Once the IR is created, there are a couple options for how to implement it. One option is "setjmp-longjmp" exception handling, where we keep a stack of exception handlers in the form of setjmp targets, and when an exception is thrown we longjmp to it. This feels somewhat straightforward, though it incurs a fair amount of cost for every try-block entered. Another option is to use checked-status-code exception handling, where we keep a global "exception thrown" status flag that gets checked after every function call. We can also use the return value of the function to signify an exception, often by returning a NULL value, though that feels tough to extend to non-pointer return values.
The last option is to use some form of unwind-based exception handling, where we pay "zero cost" on entering a try block, but when an exception is thrown we have to reconstruct the call chain and locate exception handling parameters. This makes the non-throwing case much faster -- supposedly "zero cost", though in practice I'm finding I can't reach that for various practical reasons, mostly around how a try-block disables some important optimizations such as inline caches. I think this pessimization is implementation-specific, and with some changes to LLVM we could allow invoking a patchpoint (what would be required to support inline caches in a try block), but for now they have to be disabled and things end up being slower. This probably makes try blocks a fair bit slower than if we used either of the other mechanisms, though it has an advantage over status-checked exceptions that it only affects code in try blocks. So in addition to presuming that exceptions will be rare, the efficiency of this method relies on the presumption that try blocks are rare as well.
Implementing stack unwinding requires the cooperation of a number of different pieces of code. First, the compiler has to emit DWARF information that describes the layout and stack-manipulation functionality of a function. Then, an unwinding library needs to locate and parse the DWARF information to produce concrete maps from instructions to language data structures. Then, a language-specific runtime function uses the unwinding library to produce language-appropriate unwinding behavior. For example, Pyston's conservative GC uses libunwind to examine the stack, and simply scans the entire stack for possible pointers.

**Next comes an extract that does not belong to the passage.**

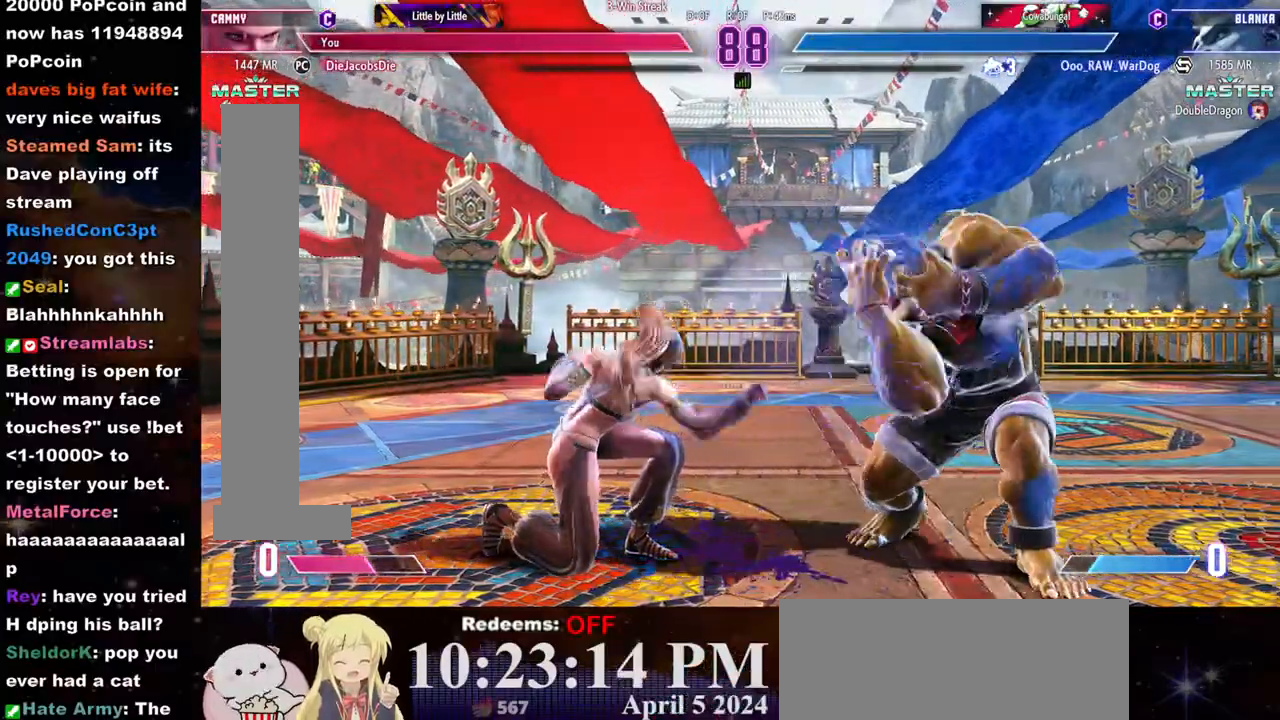
Gameplay with a controller (arcade stick); each line is a JSON object with the inputs held at the frame after it. "events" lists button and stick changes between this image and that frame as [ms after this image, input, new state], when the widget could be followed in between. Not read: L3 R3.
{"buttons": [], "left_stick": "left", "events": [[133, "CIRCLE", "down"], [200, "CIRCLE", "up"], [417, "left_stick", "left"]]}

For exception handling, my goal is to reuse LLVM's existing DWARF-emission support (not much choice there), and to use libunwind as the unwinding library. I'm still undecided about whether or not to create a custom Python unwinder or to use the existing production-quality C++ unwinders; the C++ unwinders bring the benefits of being production-quality already, but may have some quirks when it comes to language-specific behavior such as throwing exceptions from exception handlers.
Regardless of how the unwind information will ultimately get consumed, we first have to figure out how to get the unwind information to the stack unwinder. LLVM helpfully emits full-blown .eh_frame sections, similar to what you would find in a normal .o file; the problem is that the unwinder won't know where to find those unless you tell it. It took me a while to figure out how to register .eh_frame sections with libunwind, despite the existence of documentation for that feature; the trick is you need to use a REMOTE_TABLE format instead of just TABLE. I may move away from using libunwind, though, and start using libgcc which has both an unwinder and a C++ exception manager; or I might use the LLVM libc++ instead.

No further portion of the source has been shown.